Pasé luego al Spectrum y poco después al Amstrad CPC. Ahí ya me picaron los ordenadores, y pese a que seguí jugando a Super Nintendo y Mega Drive en casa de otros, mi atención se centró en estos aparatos. En aquella época todo era distinto: mucho más libre, pero mucho más minoritario. Debía comprar los juegos por correo, ya que escaseaban en tiendas, y lo que encontrabas en Prycas y El Corte Inglés no siempre era lo que uno buscaba. Luego, la aparición del PC fue como un sueño. 
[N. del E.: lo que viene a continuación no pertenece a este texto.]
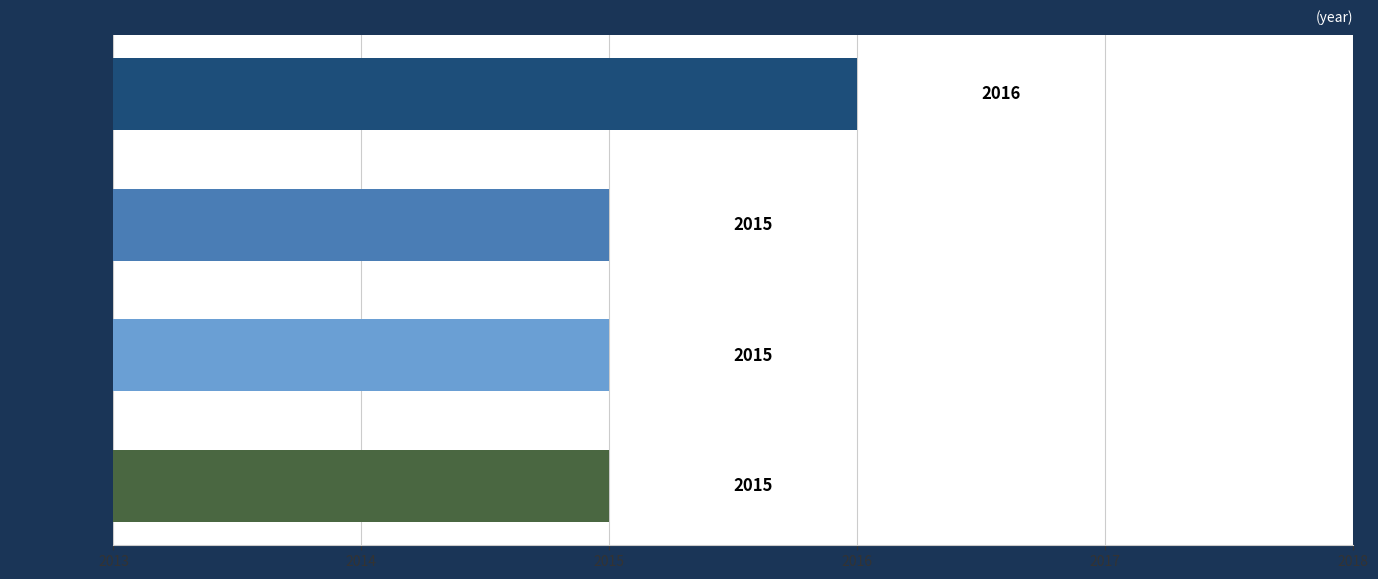

How many categories are shown in the chart?

4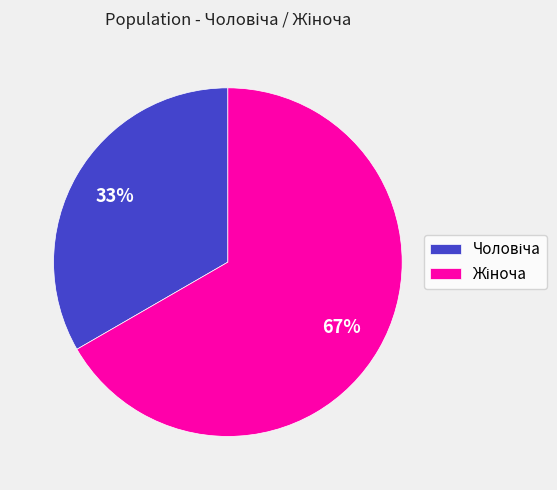

Is there a majority slice in this chart?

Yes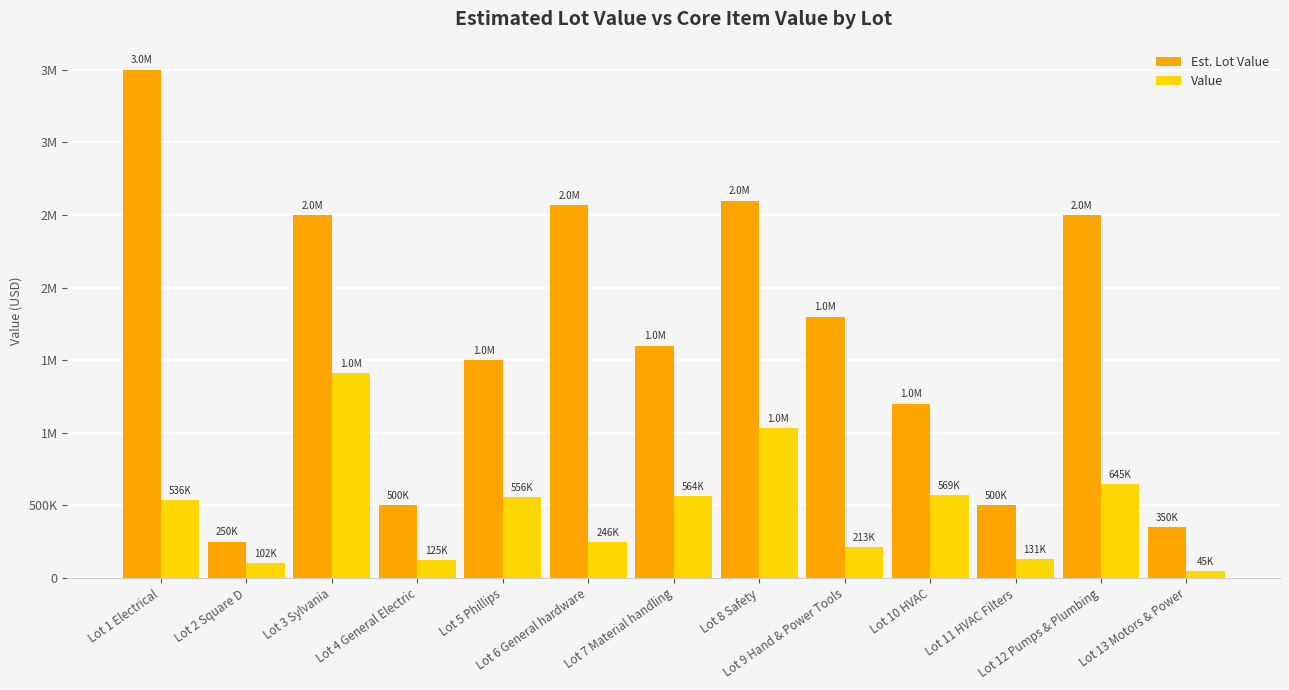

Which series changed the most between Lot 2 Square D and Lot 5 Phillips?

Est. Lot Value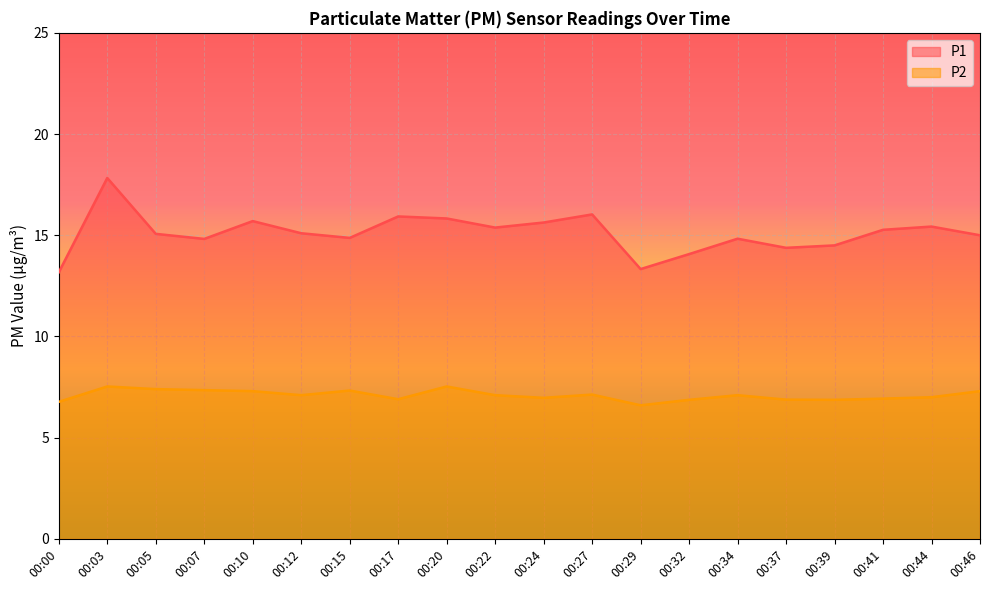

True or false: P2 and P1 cross at least once.

False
 Aventuras gráficas, simuladores, shooters, juegos de rol, estrategia... Todo con una calidad gráfica de aúpa, y con géneros que estaban a años luz de aparecer en consola. Realmente me hice jugador con el PC. Ningún título de consola me hizo sentir lo que los Monkeys, Command & Conquer, Dooms... Luego la cosa fue evolucionando hasta hace relativamente poco.

 Los PCs se fueron volviendo complejos con los años, aparecieron las tarjetas gráficas, las generaciones de procesadores se sucedían con rapidez, y los requisitos empezaron a escalar. Convencido de que valía más la pena cambiar de ordenador cada x años, e ir actualizando la RAM o la gráfica de tanto en tanto, que comprar una consola, fui tirando. Hasta el año pasado. 

Habiéndome ido de casa de mis padres, sentía pereza de encender el ordenador, y esperar para arrancar, esperar para cargar el juego, esperar para cargar pantallas,... Estar sentado en el sofá se me hacía más atractivo que en una silla, y más aún contando la diferencia de tamaño del televisor. Una consola empezaba a rondarme la cabeza.

 La aparición de Wii relegó al PC para alguna cosa puntual, y algún juego de estrategia. La aparición de mi primer Mac prácticamente lo ha matado. ¿Qué sentido tiene mantener una máquina fea, lenta, cara y que funciona mal? Encima los juegos son más caros en PC. Nooo, dirá alguno. Pero si piensas qué equipo necesitas para correr un juego a tope sin problemas en un PC, es un aparato que la mayoría no podemos permitirnos, y menos cada 6 meses de actualizaciones imprescindibles para que siga siendo la caña. Entonces, los 40€ de un juego de PC igual te salen caros, si tienes que empezar a quitar resolución, calidad de texturas y efectos para jugar con una fluidez mínima.

Nunca creí que llegaría a decir esto, pero... ¡Muerte al PC!